● PROBLEM DESCRIPTION
Report the lines of the data below that contain the string "down".

START RECORDED DATA

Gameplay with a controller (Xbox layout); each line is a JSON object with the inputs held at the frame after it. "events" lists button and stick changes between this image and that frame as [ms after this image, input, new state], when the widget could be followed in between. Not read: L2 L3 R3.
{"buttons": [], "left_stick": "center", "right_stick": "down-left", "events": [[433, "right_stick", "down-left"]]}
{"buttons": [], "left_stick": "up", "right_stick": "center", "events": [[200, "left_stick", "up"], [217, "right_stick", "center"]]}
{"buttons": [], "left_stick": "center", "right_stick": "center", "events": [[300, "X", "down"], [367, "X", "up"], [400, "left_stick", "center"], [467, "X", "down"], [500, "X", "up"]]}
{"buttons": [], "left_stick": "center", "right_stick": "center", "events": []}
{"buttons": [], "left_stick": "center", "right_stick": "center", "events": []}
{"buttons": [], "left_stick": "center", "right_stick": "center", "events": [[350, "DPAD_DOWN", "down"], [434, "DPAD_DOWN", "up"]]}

END RECORDED DATA

● WRITTEN ANSWER
{"buttons": [], "left_stick": "center", "right_stick": "down-left", "events": [[433, "right_stick", "down-left"]]}
{"buttons": [], "left_stick": "center", "right_stick": "center", "events": [[300, "X", "down"], [367, "X", "up"], [400, "left_stick", "center"], [467, "X", "down"], [500, "X", "up"]]}
{"buttons": [], "left_stick": "center", "right_stick": "center", "events": [[350, "DPAD_DOWN", "down"], [434, "DPAD_DOWN", "up"]]}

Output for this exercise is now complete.